AI Security · 18. September 2024

Introducing the PALIM framework to design secure GenAI applications

Building applications on top of LLMs brings enormous potential but also a number of security risks. In this post, I am happy to introduce the PALIM framework that I have developed to build secure GenAI applications on top of existing LLMs. It consists of five components to understand and look for in your planned applications design. For each component assume the worst case and then evaluate the impact.

🔣 (P) Predefined Prompts: If you have prompts for the LLM predefined in your application code that is then augmented with user input, this is susceptible to prompt attacks (e.g., “ignore all previous instructions, do instead this:…”). Your predefined prompts could be turned upside down. Look for occurrences in your code and evaluate each for its negated impact.

🕵️‍♂️ (A) Automation and Agent Plugins: Look out for any GenAI output that is directly taken into action by automation. We have to assume the LLM can produce totally wrong output, so what would be the effect of the automation then? Automation without user approval should be avoided.

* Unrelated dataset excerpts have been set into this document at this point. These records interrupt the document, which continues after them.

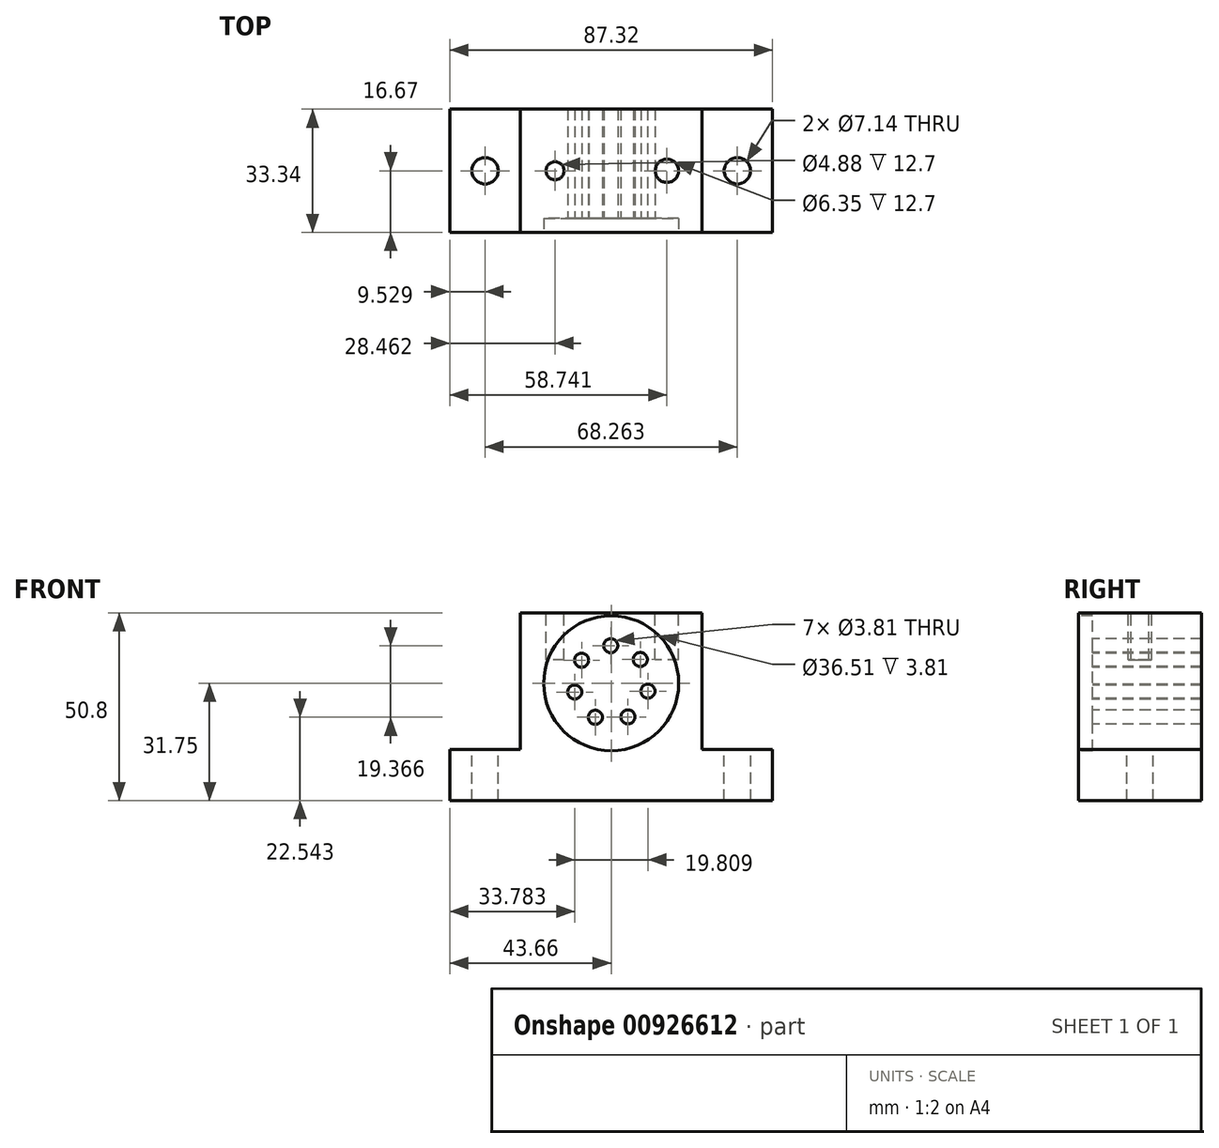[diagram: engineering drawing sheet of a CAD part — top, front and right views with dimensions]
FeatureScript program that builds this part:
annotation { "Feature Type Name" : "Feature", "Feature Type Description" : "" }
export const myFeature = defineFeature(function(context is Context, id is Id, definition is map)
    precondition{}
    {
        {
            var Q0;
            Q0=qCreatedBy(makeId("Front.planeOp"),FACE);
            var sketch = newSketch(context, id + "F0", { "sketchPlane" : qUnion([Q0])});
            skLineSegment(sketch, "E0", {"start": v(-43.66, 0) * mm, "end": v(-43.66, 13.83) * mm});
            skLineSegment(sketch, "E1", {"start": v(-43.66, 13.83) * mm, "end": v(-24.6, 13.83) * mm});
            skLineSegment(sketch, "E2", {"start": v(-24.6, 13.83) * mm, "end": v(-24.6, 50.8) * mm});
            skLineSegment(sketch, "E3", {"start": v(24.6, 50.8) * mm, "end": v(24.6, 13.83) * mm});
            skLineSegment(sketch, "E4", {"start": v(24.6, 13.83) * mm, "end": v(43.66, 13.83) * mm});
            skLineSegment(sketch, "E5", {"start": v(43.66, 13.83) * mm, "end": v(43.66, 0) * mm});
            skLineSegment(sketch, "E6", {"start": v(43.66, 0) * mm, "end": v(-43.66, 0) * mm});
            skLineSegment(sketch, "E7", {"start": v(-24.6, 50.8) * mm, "end": v(0, 50.8) * mm});
            skLineSegment(sketch, "E8", {"start": v(0, 50.8) * mm, "end": v(24.6, 50.8) * mm});
            skLineSegment(sketch, "E9", {"start": v(0, 0) * mm, "end": v(0, 50.8) * mm, "construction": true});
            skSolve(sketch);
        }
        {
            var Q0;
            Q0=makeQuery(id+"F0.imprint","IMPRINT",FACE,{"disambiguationData":[TD([[makeQuery(id+"F0.imprint","IMPRINT",EDGE,{"derivedFrom":sQuery(id+"F0.wireOp",EDGE,"E0")}),-1.0]])]});
            extrude(context, id + "F1", {"entities" : qUnion([Q0]), "endBound" : BoundingType.SYMMETRIC, "depth" : 33.34 * mm, "offsetDistance" : 25.4 * mm});
        }
        {
            var Q0;
            Q0=makeQuery(id+"F1.opExtrude","SWEPT_FACE",FACE,{"disambiguationData":[OSD([sQuery(id+"F0.wireOp",EDGE,"E1")])]});
            var sketch = newSketch(context, id + "F2", { "sketchPlane" : qUnion([Q0])});
            skCircle(sketch, "E10", {"center": v(-34.13, 0) * mm, "radius": 3.57 * mm});
            skCircle(sketch, "E11", {"center": v(34.13, 0) * mm, "radius": 3.57 * mm});
            skPoint(sketch, "E12", {"position": v(-24.6, 0) * mm});
            skLineSegment(sketch, "E13", {"start": v(-43.66, 0) * mm, "end": v(-34.13, 0) * mm, "construction": true});
            skLineSegment(sketch, "E14", {"start": v(-34.13, 0) * mm, "end": v(-24.6, 0) * mm, "construction": true});
            skLineSegment(sketch, "E15", {"start": v(34.13, 0) * mm, "end": v(24.6, 0) * mm, "construction": true});
            skLineSegment(sketch, "E16", {"start": v(34.13, 0) * mm, "end": v(43.66, 0) * mm, "construction": true});
            skSolve(sketch);
        }
        {
            var Q0;
            Q0 = qSketchRegion(id + "F2", true);
            extrude(context, id + "F3", {"entities" : qUnion([Q0]), "operationType" : NewBodyOperationType.REMOVE, "endBound" : BoundingType.THROUGH_ALL, "oppositeDirection" : true, "depth" : 25.4 * mm, "offsetDistance" : 25.4 * mm});
        }
        {
            var Q0;
            Q0=makeQuery(id+"F1.opExtrude","SWEPT_FACE",FACE,{"disambiguationData":[OSD([sQuery(id+"F0.wireOp",EDGE,"E7"),sQuery(id+"F0.wireOp",EDGE,"E8")])]});
            var sketch = newSketch(context, id + "F4", { "sketchPlane" : qUnion([Q0])});
            skCircle(sketch, "E17", {"center": v(15.08, 0) * mm, "radius": 3.18 * mm});
            skCircle(sketch, "E18", {"center": v(-15.2, 0) * mm, "radius": 2.44 * mm});
            skSolve(sketch);
        }
        {
            var Q0;
            Q0=makeQuery(id+"F4.imprint","IMPRINT",FACE,{"disambiguationData":[TD([[makeQuery(id+"F4.imprint","IMPRINT",EDGE,{"derivedFrom":sQuery(id+"F4.wireOp",EDGE,"E17")}),1.0]])]});
            var Q1;
            Q1=makeQuery(id+"F4.imprint","IMPRINT",FACE,{"disambiguationData":[TD([[makeQuery(id+"F4.imprint","IMPRINT",EDGE,{"derivedFrom":sQuery(id+"F4.wireOp",EDGE,"E18")}),1.0]])]});
            extrude(context, id + "F5", {"entities" : qUnion([Q0, Q1]), "operationType" : NewBodyOperationType.REMOVE, "oppositeDirection" : true, "depth" : 12.7 * mm, "offsetDistance" : 25.4 * mm});
        }
        {
            var Q0;
            Q0=makeQuery(id+"F1.opExtrude","CAP_FACE",FACE,{"disambiguationData":[OSD([sQuery(id+"F0.wireOp",EDGE,"E0"),sQuery(id+"F0.wireOp",EDGE,"E1"),sQuery(id+"F0.wireOp",EDGE,"E2"),sQuery(id+"F0.wireOp",EDGE,"E3"),sQuery(id+"F0.wireOp",EDGE,"E4"),sQuery(id+"F0.wireOp",EDGE,"E5"),sQuery(id+"F0.wireOp",EDGE,"E6"),sQuery(id+"F0.wireOp",EDGE,"E7"),sQuery(id+"F0.wireOp",EDGE,"E8")])],"isStart":false});
            var sketch = newSketch(context, id + "F6", { "sketchPlane" : qUnion([Q0])});
            skCircle(sketch, "E19", {"center": v(0, 31.75) * mm, "radius": 18.26 * mm});
            skLineSegment(sketch, "E20", {"start": v(18.26, 31.75) * mm, "end": v(24.6, 31.75) * mm, "construction": true});
            skLineSegment(sketch, "E21", {"start": v(0, 31.75) * mm, "end": v(18.26, 31.75) * mm, "construction": true});
            skLineSegment(sketch, "E22", {"start": v(0, 31.75) * mm, "end": v(-18.26, 31.75) * mm, "construction": true});
            skLineSegment(sketch, "E23", {"start": v(-18.26, 31.75) * mm, "end": v(-24.6, 31.75) * mm, "construction": true});
            skSolve(sketch);
        }
        {
            var Q0;
            Q0=makeQuery(id+"F6.imprint","IMPRINT",FACE,{"disambiguationData":[TD([[makeQuery(id+"F6.imprint","IMPRINT",EDGE,{"derivedFrom":sQuery(id+"F6.wireOp",EDGE,"E19")}),1.0]])]});
            extrude(context, id + "F7", {"entities" : qUnion([Q0]), "operationType" : NewBodyOperationType.REMOVE, "oppositeDirection" : true, "depth" : 3.8 * mm, "offsetDistance" : 25.4 * mm});
        }
        {
            var Q0;
            Q0=makeQuery(id+"F7.boolean.opBoolean","COPY",FACE,{"derivedFrom":makeQuery(id+"F7.opExtrude","CAP_FACE",FACE,{"disambiguationData":[OSD([sQuery(id+"F6.wireOp",EDGE,"E19")])],"isStart":false})});
            var sketch = newSketch(context, id + "F8", { "sketchPlane" : qUnion([Q0])});
            skCircle(sketch, "E24", {"center": v(-8.02, 37.99) * mm, "radius": 1.9 * mm});
            skCircle(sketch, "E25", {"center": v(0, 31.75) * mm, "radius": 10.16 * mm, "construction": true});
            skCircle(sketch, "E26.1.0", {"center": v(-9.88, 29.37) * mm, "radius": 1.9 * mm});
            skCircle(sketch, "E26.2.0", {"center": v(-4.3, 22.54) * mm, "radius": 1.9 * mm});
            skCircle(sketch, "E27.1.3.0", {"center": v(4.52, 22.65) * mm, "radius": 1.9 * mm});
            skCircle(sketch, "E27.1.4.0", {"center": v(9.93, 29.6) * mm, "radius": 1.9 * mm});
            skCircle(sketch, "E27.1.5.0", {"center": v(7.87, 38.18) * mm, "radius": 1.9 * mm});
            skCircle(sketch, "E27.1.6.0", {"center": v(-0.12, 41.9) * mm, "radius": 1.9 * mm});
            skSolve(sketch);
        }
        {
            var Q0;
            Q0=makeQuery(id+"F8.imprint","IMPRINT",FACE,{"disambiguationData":[TD([[makeQuery(id+"F8.imprint","IMPRINT",EDGE,{"derivedFrom":sQuery(id+"F8.wireOp",EDGE,"E24")}),1.0]])]});
            var Q1;
            Q1=makeQuery(id+"F8.imprint","IMPRINT",FACE,{"disambiguationData":[TD([[makeQuery(id+"F8.imprint","IMPRINT",EDGE,{"derivedFrom":sQuery(id+"F8.wireOp",EDGE,"E27.1.6.0")}),1.0]])]});
            var Q2;
            Q2=makeQuery(id+"F8.imprint","IMPRINT",FACE,{"disambiguationData":[TD([[makeQuery(id+"F8.imprint","IMPRINT",EDGE,{"derivedFrom":sQuery(id+"F8.wireOp",EDGE,"E27.1.5.0")}),1.0]])]});
            var Q3;
            Q3=makeQuery(id+"F8.imprint","IMPRINT",FACE,{"disambiguationData":[TD([[makeQuery(id+"F8.imprint","IMPRINT",EDGE,{"derivedFrom":sQuery(id+"F8.wireOp",EDGE,"E27.1.4.0")}),1.0]])]});
            var Q4;
            Q4=makeQuery(id+"F8.imprint","IMPRINT",FACE,{"disambiguationData":[TD([[makeQuery(id+"F8.imprint","IMPRINT",EDGE,{"derivedFrom":sQuery(id+"F8.wireOp",EDGE,"E27.1.3.0")}),1.0]])]});
            var Q5;
            Q5=makeQuery(id+"F8.imprint","IMPRINT",FACE,{"disambiguationData":[TD([[makeQuery(id+"F8.imprint","IMPRINT",EDGE,{"derivedFrom":sQuery(id+"F8.wireOp",EDGE,"E26.2.0")}),1.0]])]});
            var Q6;
            Q6=makeQuery(id+"F8.imprint","IMPRINT",FACE,{"disambiguationData":[TD([[makeQuery(id+"F8.imprint","IMPRINT",EDGE,{"derivedFrom":sQuery(id+"F8.wireOp",EDGE,"E26.1.0")}),1.0]])]});
            extrude(context, id + "F9", {"entities" : qUnion([Q0, Q1, Q2, Q3, Q4, Q5, Q6]), "operationType" : NewBodyOperationType.REMOVE, "endBound" : BoundingType.THROUGH_ALL, "oppositeDirection" : true, "depth" : 25.4 * mm, "offsetDistance" : 25.4 * mm});
        }
    });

🧮 (L) Logic Rules for Business or Security: Implement and enforce any important rules outside the LLM, don’t use the LLM itself. Otherwise an attacker could learn (and circumvent) the rules by the model.

🪣 (I) Isolation of Data: The LLM should only see the data it is supposed to be, and act on behalf of the user it is interacting with. If we have one, big data bucket that contains all information, the LLM could leak information to unauthorized users. But if we keep isolation of data and its access enforcement outside the LLM (data bucket A for user A, bucket B for user B), then any data access of the LLM is limited to information the authorized user has access to anyway.

📊 (M) Model of GenAI Threats: Last, but not least, to understand the full context of your application you need to look at a general threat model for GenAI LLMs. Prompt injection and data leakage are most cited security threats. But actually, the inherent ability to produce wrong information (due to hallucination or due to misleading input or other effects) is the biggest threat!